Work request:
Output every line of the material exactly, omitting images.

Supplied data:
%%
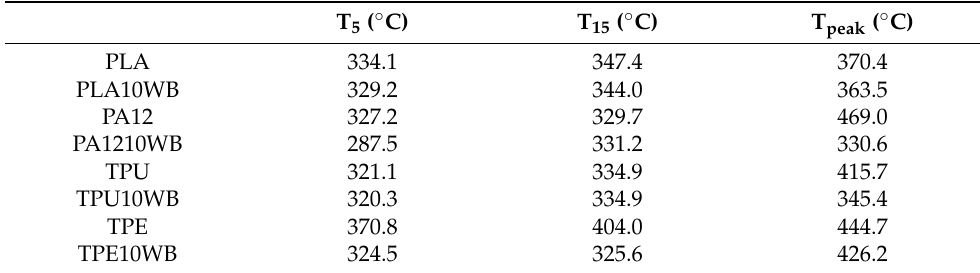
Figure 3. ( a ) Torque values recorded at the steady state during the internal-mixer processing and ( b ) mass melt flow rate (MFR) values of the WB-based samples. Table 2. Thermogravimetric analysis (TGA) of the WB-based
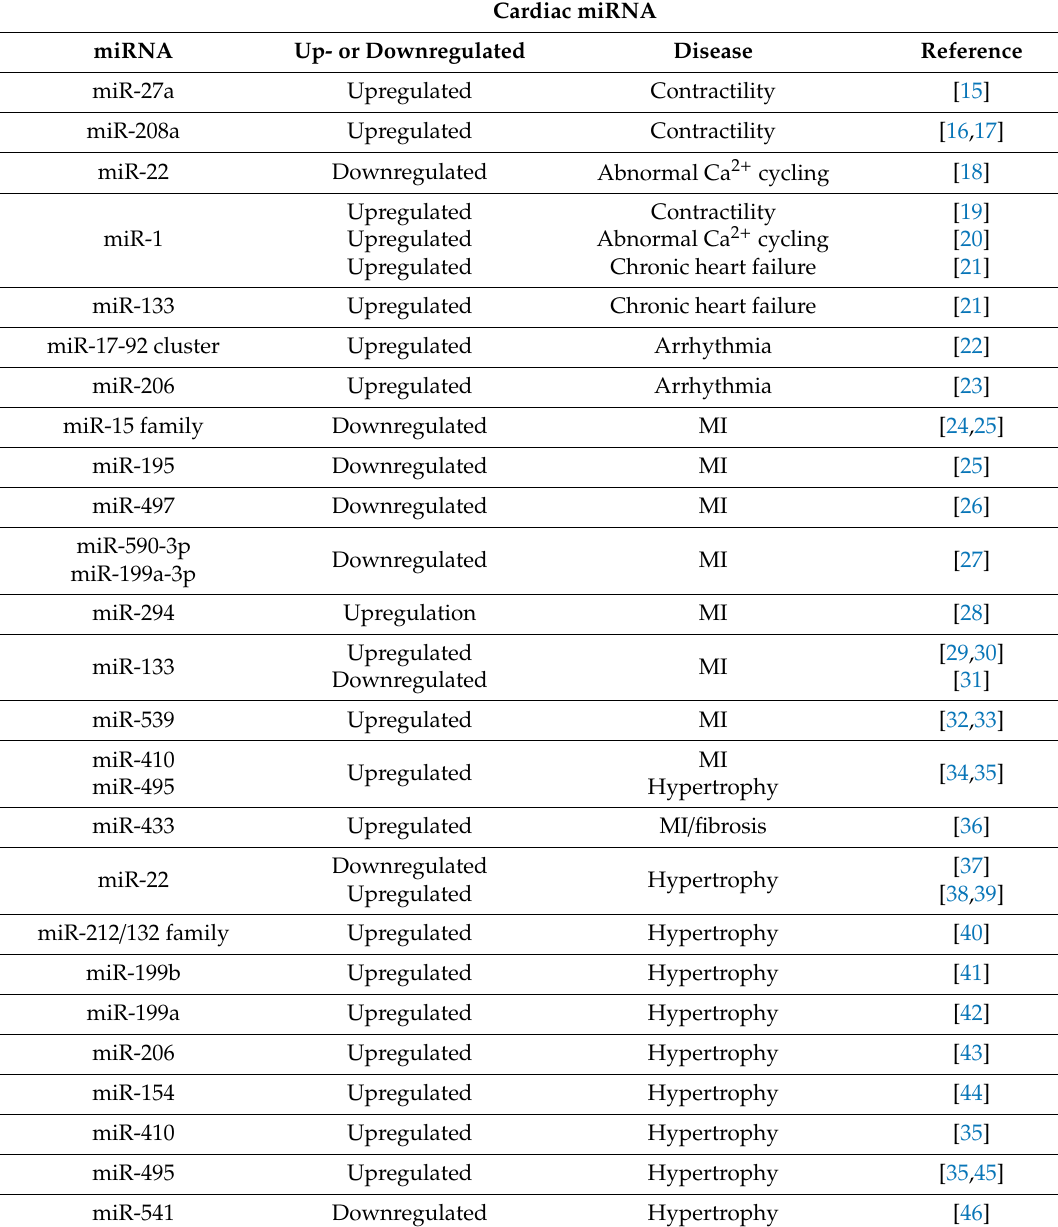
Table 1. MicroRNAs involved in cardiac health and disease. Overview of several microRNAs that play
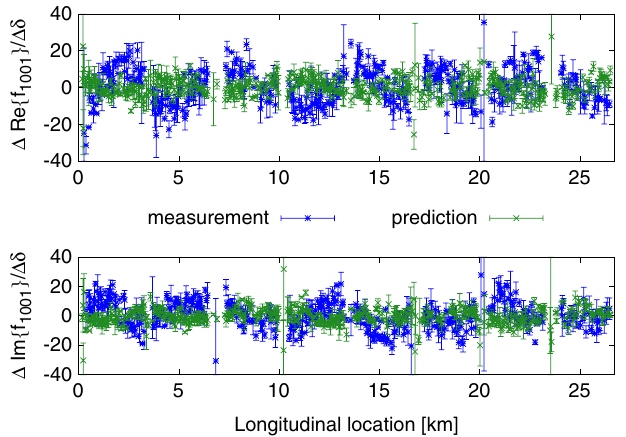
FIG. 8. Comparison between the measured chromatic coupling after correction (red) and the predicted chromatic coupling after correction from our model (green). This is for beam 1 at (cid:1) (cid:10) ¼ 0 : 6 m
%%
Response below:
Figure 3. ( a ) Torque values recorded at the steady state during the internal-mixer processing and ( b ) mass melt flow rate (MFR) values of the WB-based samples. Table 2. Thermogravimetric analysis (TGA) of the WB-based
Table 1. MicroRNAs involved in cardiac health and disease. Overview of several microRNAs that play
FIG. 8. Comparison between the measured chromatic coupling after correction (red) and the predicted chromatic coupling after correction from our model (green). This is for beam 1 at (cid:1) (cid:10) ¼ 0 : 6 m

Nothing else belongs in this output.